*** Opening of Input for this task ***
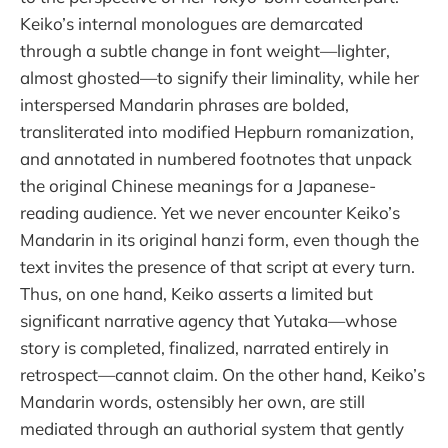
Keiko’s internal monologues are demarcated
through a subtle change in font weight—lighter,
almost ghosted—to signify their liminality, while her
interspersed Mandarin phrases are bolded,
transliterated into modified Hepburn romanization,
and annotated in numbered footnotes that unpack
the original Chinese meanings for a Japanese-
reading audience. Yet we never encounter Keiko’s
Mandarin in its original hanzi form, even though the
text invites the presence of that script at every turn.
Thus, on one hand, Keiko asserts a limited but
significant narrative agency that Yutaka—whose
story is completed, finalized, narrated entirely in
retrospect—cannot claim. On the other hand, Keiko’s
Mandarin words, ostensibly her own, are still
mediated through an authorial system that gently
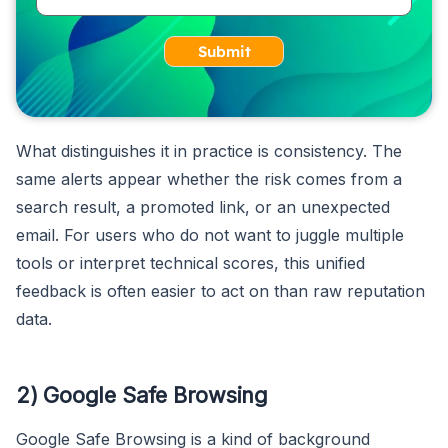
Submit
What distinguishes it in practice is consistency. The
same alerts appear whether the risk comes from a
search result, a promoted link, or an unexpected
email. For users who do not want to juggle multiple
tools or interpret technical scores, this unified
feedback is often easier to act on than raw reputation
data.
2) Google Safe Browsing
Google Safe Browsing is a kind of background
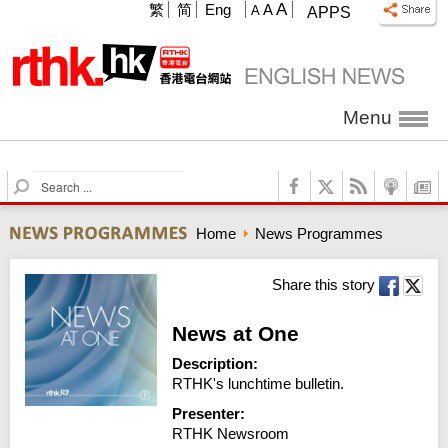
A
繁
简
Eng
A
A
APPS
Menu
S
e
a
Home
News Programmes
r
c
h
Share this story
News at One
Description:
RTHK's lunchtime bulletin.
Presenter:
RTHK Newsroom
*** Close of Input for this task ***
◆ What you have to do: Please extract every line of text from all of the records above, character for character, and leave the pictures out of your answer.

◆ Answer box:
Keiko’s internal monologues are demarcated
through a subtle change in font weight—lighter,
almost ghosted—to signify their liminality, while her
interspersed Mandarin phrases are bolded,
transliterated into modified Hepburn romanization,
and annotated in numbered footnotes that unpack
the original Chinese meanings for a Japanese-
reading audience. Yet we never encounter Keiko’s
Mandarin in its original hanzi form, even though the
text invites the presence of that script at every turn.
Thus, on one hand, Keiko asserts a limited but
significant narrative agency that Yutaka—whose
story is completed, finalized, narrated entirely in
retrospect—cannot claim. On the other hand, Keiko’s
Mandarin words, ostensibly her own, are still
mediated through an authorial system that gently
Submit
What distinguishes it in practice is consistency. The
same alerts appear whether the risk comes from a
search result, a promoted link, or an unexpected
email. For users who do not want to juggle multiple
tools or interpret technical scores, this unified
feedback is often easier to act on than raw reputation
data.
2) Google Safe Browsing
Google Safe Browsing is a kind of background
A
繁
简
Eng
A
A
APPS
Menu
S
e
a
Home
News Programmes
r
c
h
Share this story
News at One
Description:
RTHK's lunchtime bulletin.
Presenter:
RTHK Newsroom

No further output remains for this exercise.